The CEO and founder of one of China's leading AI startups has warned that a rival Chinese Fable 5-class AI model is closer than even Elon Musk thinks, in a recent X interaction. In a post on his own platform, Musk stated that China's attempt at an AI model to rival Anthropic's new Fable 5 offering will arrive in "Probably Q1," to which Jie Tang replied, "won't take that long."
won’t take that longJune 18, 2026
Jie Tang might be a relative unknown in the Western world, but he’s the founder of Z.ai, formerly known as Zhipu AI, and is one of the leading AI startups in China, based in Beijing. It released its latest AI model, GLM-5.2, on June 16, 2026, and the company’s benchmarks show that it has almost the same performance as Anthropic’s Opus 4.7 to 4.8, which launched in April and May of this year, respectively. It has also consistently outperformed OpenAI’s GPT-5.5 and Google’s Gemini 3.1 Pro.
Anthropic launched its latest, most powerful public model, Fable 5, last June 10, which itself is a nerfed version of the Mythos 5 that was previewed to select entities in early April. However, three days after the general public could start enjoying Fable 5, the U.S. government put an export control directive on the model and barred all foreign nationals, including Anthropic’s own employees, from accessing it. Since the company determined that it cannot guarantee total compliance with the order, it decided to pull both Fable 5 and Mythos 5 from across the globe.
If Z.ai is indeed working on a more powerful frontier AI model that could compare against or even outperform Fable 5, users who want the latest, cutting-edge models might just switch over to the Chinese AI provider once it goes online. This does not mean that the U.S. would automatically be disadvantaged, though, as it still has Mythos and Fable. The U.S. government claimed that it only put the export control Fable 5 after Amazon allegedly discovered that the Anthropic model’s guardrails could be broken, and that the company refused to address it before going live. In its defense, the AI startup claims that the so-called jailbreak is minor and is replicable in other models like GPT-5.5. Washington claims that once the issue has been resolved through a patch, it will lift the restrictions and allow foreign users to access Fable 5 again.
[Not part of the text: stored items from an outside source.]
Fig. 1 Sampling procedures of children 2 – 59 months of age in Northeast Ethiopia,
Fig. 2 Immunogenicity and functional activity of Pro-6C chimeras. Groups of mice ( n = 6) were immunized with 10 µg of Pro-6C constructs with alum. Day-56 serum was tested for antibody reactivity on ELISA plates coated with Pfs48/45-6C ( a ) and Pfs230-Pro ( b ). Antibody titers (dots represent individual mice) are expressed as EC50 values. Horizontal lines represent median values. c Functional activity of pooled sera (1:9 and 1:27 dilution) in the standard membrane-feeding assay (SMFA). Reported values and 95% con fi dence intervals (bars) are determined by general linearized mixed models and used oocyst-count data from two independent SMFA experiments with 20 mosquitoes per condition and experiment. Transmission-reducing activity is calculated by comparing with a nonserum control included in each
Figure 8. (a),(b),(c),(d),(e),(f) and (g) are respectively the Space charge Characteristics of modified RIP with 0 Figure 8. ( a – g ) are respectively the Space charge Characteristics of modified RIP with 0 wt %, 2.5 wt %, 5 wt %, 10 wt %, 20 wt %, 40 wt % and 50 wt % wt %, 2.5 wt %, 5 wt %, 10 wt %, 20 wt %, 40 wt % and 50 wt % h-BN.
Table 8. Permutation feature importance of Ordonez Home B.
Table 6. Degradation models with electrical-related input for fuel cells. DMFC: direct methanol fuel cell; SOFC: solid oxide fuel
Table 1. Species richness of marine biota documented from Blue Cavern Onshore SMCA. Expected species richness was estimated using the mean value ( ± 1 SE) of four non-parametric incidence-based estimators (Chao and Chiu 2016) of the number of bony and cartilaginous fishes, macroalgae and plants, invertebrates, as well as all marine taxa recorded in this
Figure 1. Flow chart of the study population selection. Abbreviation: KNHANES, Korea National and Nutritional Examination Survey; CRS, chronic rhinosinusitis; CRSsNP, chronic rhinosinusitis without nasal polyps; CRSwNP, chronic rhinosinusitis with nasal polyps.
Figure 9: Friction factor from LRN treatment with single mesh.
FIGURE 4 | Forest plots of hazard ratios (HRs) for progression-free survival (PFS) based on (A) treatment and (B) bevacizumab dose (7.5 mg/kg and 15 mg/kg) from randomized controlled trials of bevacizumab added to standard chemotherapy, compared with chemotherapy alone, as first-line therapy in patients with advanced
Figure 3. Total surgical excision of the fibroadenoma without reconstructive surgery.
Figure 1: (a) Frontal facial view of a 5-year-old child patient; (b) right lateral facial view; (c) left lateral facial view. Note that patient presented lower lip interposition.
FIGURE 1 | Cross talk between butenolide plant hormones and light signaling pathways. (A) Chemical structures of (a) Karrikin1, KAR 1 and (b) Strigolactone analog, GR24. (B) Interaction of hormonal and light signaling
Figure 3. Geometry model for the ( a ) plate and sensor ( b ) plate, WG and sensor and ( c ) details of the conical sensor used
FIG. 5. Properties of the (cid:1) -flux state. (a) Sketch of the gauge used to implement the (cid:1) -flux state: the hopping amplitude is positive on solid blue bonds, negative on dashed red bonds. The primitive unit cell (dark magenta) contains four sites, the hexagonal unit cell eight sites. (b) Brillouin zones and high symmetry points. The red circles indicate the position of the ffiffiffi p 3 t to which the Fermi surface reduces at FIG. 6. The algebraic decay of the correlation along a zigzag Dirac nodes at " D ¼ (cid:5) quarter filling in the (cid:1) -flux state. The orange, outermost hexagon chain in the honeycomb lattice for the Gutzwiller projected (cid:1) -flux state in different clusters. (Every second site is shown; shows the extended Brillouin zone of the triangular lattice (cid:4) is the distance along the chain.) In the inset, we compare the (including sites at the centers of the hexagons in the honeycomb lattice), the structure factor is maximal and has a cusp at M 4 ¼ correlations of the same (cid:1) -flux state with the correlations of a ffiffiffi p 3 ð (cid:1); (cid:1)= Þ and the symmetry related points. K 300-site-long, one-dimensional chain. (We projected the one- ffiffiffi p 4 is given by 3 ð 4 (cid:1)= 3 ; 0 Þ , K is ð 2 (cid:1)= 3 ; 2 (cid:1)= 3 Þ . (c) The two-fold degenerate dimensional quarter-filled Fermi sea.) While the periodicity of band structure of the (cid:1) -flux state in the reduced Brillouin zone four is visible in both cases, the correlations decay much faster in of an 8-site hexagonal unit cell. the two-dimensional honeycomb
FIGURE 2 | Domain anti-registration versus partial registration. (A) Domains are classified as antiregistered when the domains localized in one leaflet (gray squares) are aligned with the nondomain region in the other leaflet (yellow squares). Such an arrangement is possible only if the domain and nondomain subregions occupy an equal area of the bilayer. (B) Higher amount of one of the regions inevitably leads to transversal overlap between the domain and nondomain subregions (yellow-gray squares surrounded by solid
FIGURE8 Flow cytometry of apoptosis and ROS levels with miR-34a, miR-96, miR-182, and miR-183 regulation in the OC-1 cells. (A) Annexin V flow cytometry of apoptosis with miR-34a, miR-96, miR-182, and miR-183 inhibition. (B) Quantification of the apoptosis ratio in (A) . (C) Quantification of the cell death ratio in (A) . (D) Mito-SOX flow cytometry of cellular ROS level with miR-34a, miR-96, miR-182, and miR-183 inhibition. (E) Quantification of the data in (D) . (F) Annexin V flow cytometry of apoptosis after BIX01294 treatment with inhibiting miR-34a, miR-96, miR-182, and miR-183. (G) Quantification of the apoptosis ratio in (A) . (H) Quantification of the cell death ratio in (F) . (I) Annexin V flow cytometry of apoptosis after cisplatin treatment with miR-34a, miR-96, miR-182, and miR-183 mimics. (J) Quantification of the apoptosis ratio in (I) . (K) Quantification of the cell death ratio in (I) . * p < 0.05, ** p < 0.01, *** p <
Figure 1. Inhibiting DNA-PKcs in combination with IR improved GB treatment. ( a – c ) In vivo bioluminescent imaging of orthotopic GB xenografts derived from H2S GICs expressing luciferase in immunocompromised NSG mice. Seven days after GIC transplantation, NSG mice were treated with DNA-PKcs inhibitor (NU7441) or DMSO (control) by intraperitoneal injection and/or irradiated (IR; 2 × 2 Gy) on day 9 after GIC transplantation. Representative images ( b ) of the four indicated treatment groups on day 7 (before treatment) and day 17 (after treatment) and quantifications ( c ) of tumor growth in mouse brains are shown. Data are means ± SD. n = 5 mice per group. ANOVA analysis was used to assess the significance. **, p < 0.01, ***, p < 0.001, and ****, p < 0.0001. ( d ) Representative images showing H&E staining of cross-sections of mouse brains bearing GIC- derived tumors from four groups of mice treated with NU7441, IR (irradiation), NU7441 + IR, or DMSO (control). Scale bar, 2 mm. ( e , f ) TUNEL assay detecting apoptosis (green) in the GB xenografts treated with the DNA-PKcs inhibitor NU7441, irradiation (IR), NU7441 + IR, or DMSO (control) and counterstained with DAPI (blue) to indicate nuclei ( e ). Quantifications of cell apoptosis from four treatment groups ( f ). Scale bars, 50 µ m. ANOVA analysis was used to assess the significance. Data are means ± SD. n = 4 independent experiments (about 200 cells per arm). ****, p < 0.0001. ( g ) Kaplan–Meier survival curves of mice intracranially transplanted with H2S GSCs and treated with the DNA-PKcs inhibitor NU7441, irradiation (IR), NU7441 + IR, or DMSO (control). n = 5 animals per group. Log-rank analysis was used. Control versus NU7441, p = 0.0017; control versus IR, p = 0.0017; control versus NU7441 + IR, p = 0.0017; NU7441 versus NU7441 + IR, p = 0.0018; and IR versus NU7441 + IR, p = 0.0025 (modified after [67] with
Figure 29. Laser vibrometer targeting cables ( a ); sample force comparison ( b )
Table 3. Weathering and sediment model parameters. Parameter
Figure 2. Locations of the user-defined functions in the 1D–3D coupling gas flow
Both China and the U.S. are in a race to get the most advanced AI model possible. The U.S. has put major roadblocks to block China’s progress, including the imposition of export controls on the latest AI chips, tools needed to make the latest semiconductors, and even the software needed to design them. Despite that, Chinese firms find ways to achieve breakthroughs, with one of the biggest developments so far being the arrival of DeepSeek in late 2024. It seems that Jie Tang wants to take the Chinese crown away from DeepSeek by claiming that Z.ai could come out with a model that could match the United States’ best in the coming months.